Die USA investierten seit 1992 mindestens fünf Milliarden US-Dollar, um einen Regimewechsel herbeizuführen, was dann letztlich gelang. Die legal gewählte Regierung der Ukraine wurde weggeputscht und ein neues System, nun USA-freundlich, installiert, ein eher rußlandfreundlicher Oligarch durch einen USA-freundlichen milliardenreichen Oligarchen ersetzt. Das ist die Freiheit, die auf dem Maidan erkämpft wurde. Das Land ist tief gespalten, eben weil der Westen versucht, mit all seinen Mitteln die Ukraine aus ihren jahrhundertealten Bindungen zu Rußland zu lösen und in das westliche System zu integrieren. Da geht es aber gar nicht darum, den Ukrainern eine imaginäre Freiheit zu bringen, da geht es vor allem darum, Rußland zu schwächen.
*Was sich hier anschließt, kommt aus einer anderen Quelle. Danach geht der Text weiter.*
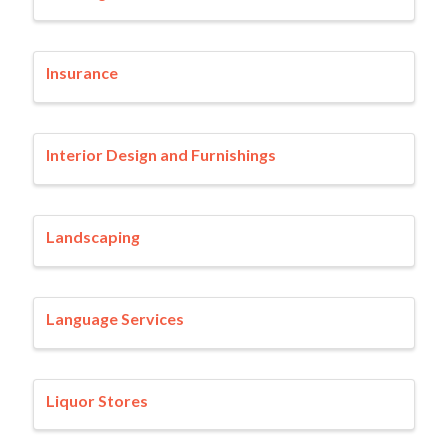
Insurance
Interior Design and Furnishings
Landscaping
Language Services
Liquor Stores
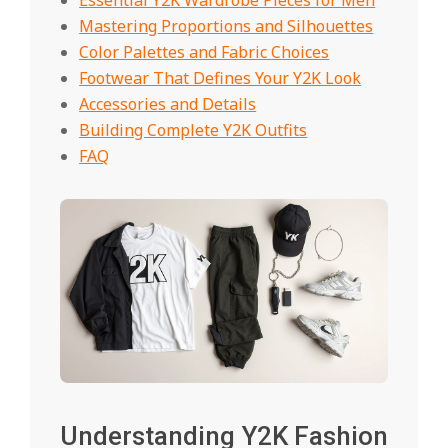
Mastering Proportions and Silhouettes
Color Palettes and Fabric Choices
Footwear That Defines Your Y2K Look
Accessories and Details
Building Complete Y2K Outfits
FAQ
Understanding Y2K Fashion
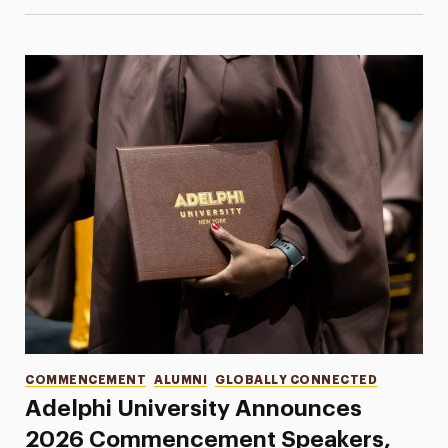
Categories
COMMENCEMENT
ALUMNI
GLOBALLY CONNECTED
Adelphi University Announces
2026 Commencement Speakers,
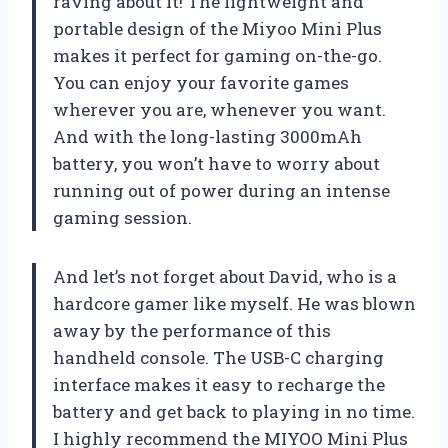
raving about it! The lightweight and
portable design of the Miyoo Mini Plus
makes it perfect for gaming on-the-go.
You can enjoy your favorite games
wherever you are, whenever you want.
And with the long-lasting 3000mAh
battery, you won’t have to worry about
running out of power during an intense
gaming session.
And let’s not forget about David, who is a
hardcore gamer like myself. He was blown
away by the performance of this
handheld console. The USB-C charging
interface makes it easy to recharge the
battery and get back to playing in no time.
I highly recommend the MIYOO Mini Plus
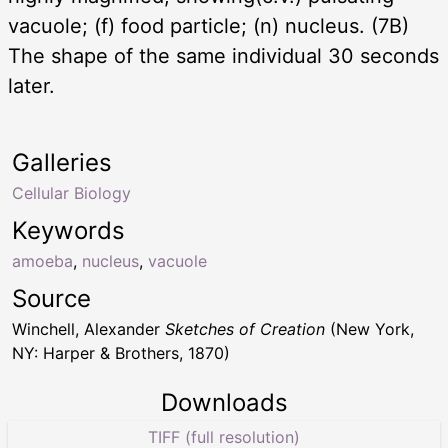
vacuole; (f) food particle; (n) nucleus. (7B)
The shape of the same individual 30 seconds
later.
Galleries
Cellular Biology
Keywords
amoeba
,
nucleus
,
vacuole
Source
Winchell, Alexander
Sketches of Creation
(New York,
NY: Harper & Brothers, 1870)
Downloads
TIFF (full resolution)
Herr Diez könnte das alles wissen, weil alles längst im gleichen Medium, in dem er seine Artikel veröffentlicht, zu lesen war. Schon am 21. Februar 2014 schrieb Uwe Klußmann unter dem Titel »Schachspiel im Minenfeld« über die bei diesem Konflikt waltenden Kräfte und wußte damals schon, daß es »nicht nur um die Zukunft eines von Korruptionsvorwürfen umwitterten Präsidenten« geht. »Es geht um Geopolitik, darum, welche Machtzentren in Europa und dem eurasischen Raum dominieren.« Und er zitiert Zbigniew Brzezinski, den amerikanischen Präsidentenberater und sein Strategiepapier »The Grand Chessboard«, in dem schon 1997 Ziele und Wege US-amerikanischer Geopolitik offengelegt wurden. Uwe Klußmann wußte offensichtlich schon damals viel besser, was Georg Diez heute blind ignoriert. »Mit solch süßen Versprechungen, die ungedeckten Schecks gleichen, wird eines der ärmsten Länder Europas womöglich ungewollt in einen Bürgerkrieg getrieben. In der Ukraine gerät nicht nur die Macht eines korruptionsverdächtigen Regierungsapparats ins Wanken, sondern auch ein Staat, der in seinen jetzigen Grenzen kaum noch lebensfähig ist … Bisher hat der Kreml separatistische Stimmungen im Osten und Süden der Ukraine nicht ermuntert.« Es sehe nicht danach aus, daß Putin an einem Bürgerkrieg vor seiner Haustür interessiert sei, führte Klußmann weiter aus. Der könne aber auch dann entbrennen, »wenn Moskau ihn nicht will. Wer die Geschichte der Ukraine kennt, weiß, daß die militanten Nationalisten im Westen des Landes immer wieder in Schlachten ziehen, die sie nur verlieren können.«


So war das vor einem knappen Jahr auf Spiegel online zu lesen. Heute staune ich darüber, wie sich die Informationsstruktur verändert hat. Herr Diez kritisiert die »AdorfBrandauerJörgesKüppersbuschWenders, die ihr alle einen Aufruf unterzeichnet habt, der mit keinem Wort erwähnt, wofür die Menschen in der Ukraine ihr Leben riskiert haben«. Will er uns wirklich weismachen, daß die Menschen in der Ukraine in ihrem Land für den jetzt herrschenden, außerordentlich instabilen und somit gefährlichen Zustand, der vor allem auf die massive westliche Einflußnahme zurückzuführen ist, ihr Leben riskiert haben?


Die Achtung vor der Wahrheit, die Wahrung der Menschenwürde und die wahrhaftige Unterrichtung der Öffentlichkeit sind oberste Gebote der Presse. Ich wünschte, es wäre so.